Activity>
Going through the data below, copy out each line where the word "configured" shows up.
*** Opening Record set ***
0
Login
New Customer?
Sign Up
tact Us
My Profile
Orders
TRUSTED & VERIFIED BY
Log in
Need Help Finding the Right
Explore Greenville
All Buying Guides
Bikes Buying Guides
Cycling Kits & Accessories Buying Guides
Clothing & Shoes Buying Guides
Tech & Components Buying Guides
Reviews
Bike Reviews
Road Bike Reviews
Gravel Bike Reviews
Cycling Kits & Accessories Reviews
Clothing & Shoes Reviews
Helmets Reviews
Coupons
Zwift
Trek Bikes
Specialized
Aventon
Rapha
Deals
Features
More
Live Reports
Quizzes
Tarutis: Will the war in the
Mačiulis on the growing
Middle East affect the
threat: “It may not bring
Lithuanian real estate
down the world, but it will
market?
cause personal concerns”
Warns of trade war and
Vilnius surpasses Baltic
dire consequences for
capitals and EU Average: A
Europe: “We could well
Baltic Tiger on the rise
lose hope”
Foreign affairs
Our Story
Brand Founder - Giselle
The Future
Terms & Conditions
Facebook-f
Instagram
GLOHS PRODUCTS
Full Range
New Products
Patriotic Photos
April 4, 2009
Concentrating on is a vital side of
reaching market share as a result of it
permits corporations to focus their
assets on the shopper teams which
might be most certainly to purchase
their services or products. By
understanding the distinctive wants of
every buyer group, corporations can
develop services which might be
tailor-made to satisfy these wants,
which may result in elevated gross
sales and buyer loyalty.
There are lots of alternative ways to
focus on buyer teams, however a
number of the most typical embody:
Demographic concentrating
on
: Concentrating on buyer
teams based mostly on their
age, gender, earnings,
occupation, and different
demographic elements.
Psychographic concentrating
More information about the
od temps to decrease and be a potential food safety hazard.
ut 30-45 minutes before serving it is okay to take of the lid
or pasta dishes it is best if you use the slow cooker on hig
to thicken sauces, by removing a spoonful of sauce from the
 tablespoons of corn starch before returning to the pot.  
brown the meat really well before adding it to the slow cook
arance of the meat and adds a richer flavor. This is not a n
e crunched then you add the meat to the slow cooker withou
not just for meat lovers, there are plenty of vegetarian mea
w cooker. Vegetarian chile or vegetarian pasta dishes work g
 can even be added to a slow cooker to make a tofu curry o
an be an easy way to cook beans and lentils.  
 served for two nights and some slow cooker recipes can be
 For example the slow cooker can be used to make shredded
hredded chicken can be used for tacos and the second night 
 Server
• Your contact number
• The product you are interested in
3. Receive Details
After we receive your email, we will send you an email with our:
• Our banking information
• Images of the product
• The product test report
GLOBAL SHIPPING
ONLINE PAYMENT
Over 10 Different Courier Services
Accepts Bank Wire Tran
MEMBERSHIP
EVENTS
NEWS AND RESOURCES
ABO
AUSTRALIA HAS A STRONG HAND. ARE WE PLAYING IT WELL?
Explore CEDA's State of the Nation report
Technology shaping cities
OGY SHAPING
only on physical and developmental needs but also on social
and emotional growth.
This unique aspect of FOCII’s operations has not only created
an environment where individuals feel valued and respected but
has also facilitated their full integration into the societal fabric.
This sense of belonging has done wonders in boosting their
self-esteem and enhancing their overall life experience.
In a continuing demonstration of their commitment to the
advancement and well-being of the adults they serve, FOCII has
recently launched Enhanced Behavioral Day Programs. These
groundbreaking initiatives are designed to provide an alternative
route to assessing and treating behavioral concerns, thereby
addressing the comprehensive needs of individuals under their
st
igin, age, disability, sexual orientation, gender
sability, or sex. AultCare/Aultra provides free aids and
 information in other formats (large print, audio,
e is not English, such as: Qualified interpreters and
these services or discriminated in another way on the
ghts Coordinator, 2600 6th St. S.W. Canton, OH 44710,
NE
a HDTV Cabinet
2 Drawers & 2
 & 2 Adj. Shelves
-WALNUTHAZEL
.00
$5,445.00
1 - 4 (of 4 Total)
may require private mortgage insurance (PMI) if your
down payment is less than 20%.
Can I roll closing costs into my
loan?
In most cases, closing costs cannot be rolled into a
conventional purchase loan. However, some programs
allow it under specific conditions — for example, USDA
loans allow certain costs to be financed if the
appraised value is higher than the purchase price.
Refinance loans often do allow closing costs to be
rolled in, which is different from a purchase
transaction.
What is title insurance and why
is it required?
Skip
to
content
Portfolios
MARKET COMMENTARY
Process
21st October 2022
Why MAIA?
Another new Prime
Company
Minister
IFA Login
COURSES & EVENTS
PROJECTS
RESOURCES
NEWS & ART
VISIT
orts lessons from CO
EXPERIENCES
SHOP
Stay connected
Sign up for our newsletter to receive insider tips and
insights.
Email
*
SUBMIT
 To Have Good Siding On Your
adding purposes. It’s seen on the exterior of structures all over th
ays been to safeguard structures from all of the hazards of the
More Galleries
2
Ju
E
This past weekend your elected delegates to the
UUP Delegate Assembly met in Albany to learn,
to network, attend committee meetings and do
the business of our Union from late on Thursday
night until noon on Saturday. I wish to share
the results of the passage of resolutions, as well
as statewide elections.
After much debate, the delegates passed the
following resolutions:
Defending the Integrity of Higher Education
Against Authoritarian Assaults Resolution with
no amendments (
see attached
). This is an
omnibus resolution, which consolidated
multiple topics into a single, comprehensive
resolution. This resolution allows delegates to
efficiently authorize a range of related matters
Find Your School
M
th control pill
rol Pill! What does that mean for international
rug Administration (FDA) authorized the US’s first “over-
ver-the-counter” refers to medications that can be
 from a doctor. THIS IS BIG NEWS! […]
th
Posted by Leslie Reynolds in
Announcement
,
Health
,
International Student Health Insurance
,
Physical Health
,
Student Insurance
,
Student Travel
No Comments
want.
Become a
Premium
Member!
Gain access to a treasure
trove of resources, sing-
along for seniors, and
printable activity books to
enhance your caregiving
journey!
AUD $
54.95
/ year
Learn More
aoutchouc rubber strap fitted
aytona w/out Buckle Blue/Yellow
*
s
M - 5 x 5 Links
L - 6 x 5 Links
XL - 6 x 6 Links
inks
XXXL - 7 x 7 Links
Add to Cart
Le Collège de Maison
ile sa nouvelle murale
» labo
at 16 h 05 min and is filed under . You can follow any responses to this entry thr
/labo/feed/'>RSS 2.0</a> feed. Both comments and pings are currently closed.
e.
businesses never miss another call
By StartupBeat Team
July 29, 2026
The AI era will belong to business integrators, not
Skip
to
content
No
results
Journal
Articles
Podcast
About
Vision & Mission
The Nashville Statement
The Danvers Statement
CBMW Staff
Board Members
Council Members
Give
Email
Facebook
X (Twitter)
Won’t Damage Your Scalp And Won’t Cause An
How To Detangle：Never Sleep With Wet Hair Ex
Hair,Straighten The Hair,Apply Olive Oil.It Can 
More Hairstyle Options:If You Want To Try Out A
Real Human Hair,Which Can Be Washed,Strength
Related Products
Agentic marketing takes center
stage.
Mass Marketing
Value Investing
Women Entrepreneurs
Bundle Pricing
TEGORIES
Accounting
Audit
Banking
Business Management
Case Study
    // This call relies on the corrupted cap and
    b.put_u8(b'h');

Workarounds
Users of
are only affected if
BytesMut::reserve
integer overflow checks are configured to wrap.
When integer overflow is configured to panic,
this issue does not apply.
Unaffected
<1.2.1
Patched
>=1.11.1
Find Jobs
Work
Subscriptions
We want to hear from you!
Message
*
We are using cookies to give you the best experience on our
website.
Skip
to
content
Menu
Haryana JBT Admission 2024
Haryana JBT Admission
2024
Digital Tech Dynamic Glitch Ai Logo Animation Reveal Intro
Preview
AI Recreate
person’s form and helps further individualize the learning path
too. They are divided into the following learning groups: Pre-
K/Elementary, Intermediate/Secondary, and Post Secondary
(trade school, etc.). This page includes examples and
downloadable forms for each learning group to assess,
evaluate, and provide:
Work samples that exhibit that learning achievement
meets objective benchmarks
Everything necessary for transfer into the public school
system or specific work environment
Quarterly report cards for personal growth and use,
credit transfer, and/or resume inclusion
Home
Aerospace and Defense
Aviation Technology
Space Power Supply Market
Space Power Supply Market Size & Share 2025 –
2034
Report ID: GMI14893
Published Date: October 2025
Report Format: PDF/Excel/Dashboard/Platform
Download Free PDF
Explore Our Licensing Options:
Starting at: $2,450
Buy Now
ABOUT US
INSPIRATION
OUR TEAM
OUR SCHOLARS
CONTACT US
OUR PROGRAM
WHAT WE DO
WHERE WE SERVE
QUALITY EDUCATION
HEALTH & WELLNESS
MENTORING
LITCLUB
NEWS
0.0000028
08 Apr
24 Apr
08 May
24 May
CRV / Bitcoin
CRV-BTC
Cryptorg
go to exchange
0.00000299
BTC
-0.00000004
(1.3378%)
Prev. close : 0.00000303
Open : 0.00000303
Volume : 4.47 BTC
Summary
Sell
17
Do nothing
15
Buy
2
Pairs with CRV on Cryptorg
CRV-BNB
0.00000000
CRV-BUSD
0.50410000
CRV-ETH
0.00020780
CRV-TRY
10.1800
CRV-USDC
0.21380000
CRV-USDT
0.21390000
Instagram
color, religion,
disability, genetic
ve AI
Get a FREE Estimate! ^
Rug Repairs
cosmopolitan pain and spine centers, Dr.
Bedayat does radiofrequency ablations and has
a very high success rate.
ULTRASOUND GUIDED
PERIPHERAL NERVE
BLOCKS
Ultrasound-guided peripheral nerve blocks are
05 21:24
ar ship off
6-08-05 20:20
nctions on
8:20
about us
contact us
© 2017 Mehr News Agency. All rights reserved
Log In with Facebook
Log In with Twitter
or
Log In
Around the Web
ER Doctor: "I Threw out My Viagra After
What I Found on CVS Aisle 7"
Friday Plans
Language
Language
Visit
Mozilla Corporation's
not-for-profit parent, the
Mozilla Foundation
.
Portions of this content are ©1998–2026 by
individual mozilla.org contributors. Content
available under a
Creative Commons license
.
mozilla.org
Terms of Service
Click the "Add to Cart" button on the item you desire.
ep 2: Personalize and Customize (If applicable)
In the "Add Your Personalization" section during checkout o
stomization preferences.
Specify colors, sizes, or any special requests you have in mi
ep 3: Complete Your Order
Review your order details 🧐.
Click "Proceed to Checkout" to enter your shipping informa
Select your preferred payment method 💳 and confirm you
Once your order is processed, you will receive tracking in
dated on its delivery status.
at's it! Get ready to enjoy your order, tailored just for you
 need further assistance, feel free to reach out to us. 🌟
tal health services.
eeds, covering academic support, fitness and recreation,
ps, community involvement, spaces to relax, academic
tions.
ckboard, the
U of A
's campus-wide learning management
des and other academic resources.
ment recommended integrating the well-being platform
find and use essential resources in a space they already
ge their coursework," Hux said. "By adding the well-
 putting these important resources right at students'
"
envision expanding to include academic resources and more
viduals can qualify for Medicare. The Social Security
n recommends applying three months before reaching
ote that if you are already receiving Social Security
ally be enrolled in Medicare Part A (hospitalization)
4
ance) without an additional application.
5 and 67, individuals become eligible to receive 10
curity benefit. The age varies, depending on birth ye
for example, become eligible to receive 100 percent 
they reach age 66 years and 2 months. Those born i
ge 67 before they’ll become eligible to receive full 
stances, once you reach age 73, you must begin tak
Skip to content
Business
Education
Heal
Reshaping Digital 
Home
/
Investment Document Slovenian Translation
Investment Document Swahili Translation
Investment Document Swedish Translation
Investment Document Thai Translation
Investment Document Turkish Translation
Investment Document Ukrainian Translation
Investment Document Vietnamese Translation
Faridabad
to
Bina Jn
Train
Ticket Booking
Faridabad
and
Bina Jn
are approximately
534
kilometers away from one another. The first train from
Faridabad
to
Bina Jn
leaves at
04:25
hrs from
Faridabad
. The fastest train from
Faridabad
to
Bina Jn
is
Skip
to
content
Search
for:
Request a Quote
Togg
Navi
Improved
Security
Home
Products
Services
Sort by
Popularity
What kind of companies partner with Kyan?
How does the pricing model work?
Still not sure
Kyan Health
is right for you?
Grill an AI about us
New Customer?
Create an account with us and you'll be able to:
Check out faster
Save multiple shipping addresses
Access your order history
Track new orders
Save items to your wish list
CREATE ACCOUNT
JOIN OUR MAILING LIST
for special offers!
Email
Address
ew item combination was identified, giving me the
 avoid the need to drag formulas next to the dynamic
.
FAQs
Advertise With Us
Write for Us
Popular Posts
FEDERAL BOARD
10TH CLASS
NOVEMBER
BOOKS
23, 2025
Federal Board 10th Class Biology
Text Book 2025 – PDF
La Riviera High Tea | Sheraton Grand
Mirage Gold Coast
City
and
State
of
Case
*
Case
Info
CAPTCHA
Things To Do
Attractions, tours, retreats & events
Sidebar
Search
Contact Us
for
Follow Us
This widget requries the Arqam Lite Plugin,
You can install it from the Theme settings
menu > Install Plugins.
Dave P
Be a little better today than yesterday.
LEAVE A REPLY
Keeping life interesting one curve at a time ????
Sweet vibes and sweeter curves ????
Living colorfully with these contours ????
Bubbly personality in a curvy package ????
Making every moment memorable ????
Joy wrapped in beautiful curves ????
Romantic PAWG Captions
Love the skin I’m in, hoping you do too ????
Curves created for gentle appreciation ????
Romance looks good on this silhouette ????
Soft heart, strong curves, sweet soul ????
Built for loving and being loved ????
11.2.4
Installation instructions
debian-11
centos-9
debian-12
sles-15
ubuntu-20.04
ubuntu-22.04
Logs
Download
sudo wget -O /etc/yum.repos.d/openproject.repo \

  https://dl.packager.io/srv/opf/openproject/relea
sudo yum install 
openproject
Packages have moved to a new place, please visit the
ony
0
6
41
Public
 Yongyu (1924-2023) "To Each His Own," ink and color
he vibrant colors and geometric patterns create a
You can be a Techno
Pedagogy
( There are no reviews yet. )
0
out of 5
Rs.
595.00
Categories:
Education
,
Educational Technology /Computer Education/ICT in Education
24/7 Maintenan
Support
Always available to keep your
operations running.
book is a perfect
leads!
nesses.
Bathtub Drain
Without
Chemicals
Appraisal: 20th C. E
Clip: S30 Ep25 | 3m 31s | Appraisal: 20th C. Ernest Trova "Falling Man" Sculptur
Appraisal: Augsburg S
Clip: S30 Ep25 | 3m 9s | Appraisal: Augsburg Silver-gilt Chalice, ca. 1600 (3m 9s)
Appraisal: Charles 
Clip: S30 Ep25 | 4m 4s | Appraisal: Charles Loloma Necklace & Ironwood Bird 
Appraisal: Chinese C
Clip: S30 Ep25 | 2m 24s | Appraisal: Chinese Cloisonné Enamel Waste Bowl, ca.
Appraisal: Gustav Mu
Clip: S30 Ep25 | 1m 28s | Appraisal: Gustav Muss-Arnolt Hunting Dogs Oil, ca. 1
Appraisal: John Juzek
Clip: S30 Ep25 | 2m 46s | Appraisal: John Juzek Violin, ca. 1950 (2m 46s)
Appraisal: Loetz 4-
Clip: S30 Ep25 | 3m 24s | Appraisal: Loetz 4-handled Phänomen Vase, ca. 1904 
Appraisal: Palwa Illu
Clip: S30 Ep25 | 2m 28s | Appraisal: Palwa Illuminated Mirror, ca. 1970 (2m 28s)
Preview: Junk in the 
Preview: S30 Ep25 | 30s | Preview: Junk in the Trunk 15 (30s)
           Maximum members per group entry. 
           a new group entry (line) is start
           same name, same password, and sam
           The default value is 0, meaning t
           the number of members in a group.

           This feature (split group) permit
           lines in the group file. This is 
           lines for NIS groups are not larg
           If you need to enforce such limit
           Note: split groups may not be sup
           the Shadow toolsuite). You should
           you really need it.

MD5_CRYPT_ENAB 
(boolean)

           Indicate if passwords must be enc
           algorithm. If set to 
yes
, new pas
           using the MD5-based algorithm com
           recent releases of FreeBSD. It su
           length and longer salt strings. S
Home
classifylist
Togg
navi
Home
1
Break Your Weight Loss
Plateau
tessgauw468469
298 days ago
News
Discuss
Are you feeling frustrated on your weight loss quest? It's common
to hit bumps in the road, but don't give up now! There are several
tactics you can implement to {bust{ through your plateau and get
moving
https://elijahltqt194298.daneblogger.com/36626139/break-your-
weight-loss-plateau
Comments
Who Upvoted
*** Closing Record set ***
Response area>
integer overflow checks are configured to wrap.
When integer overflow is configured to panic,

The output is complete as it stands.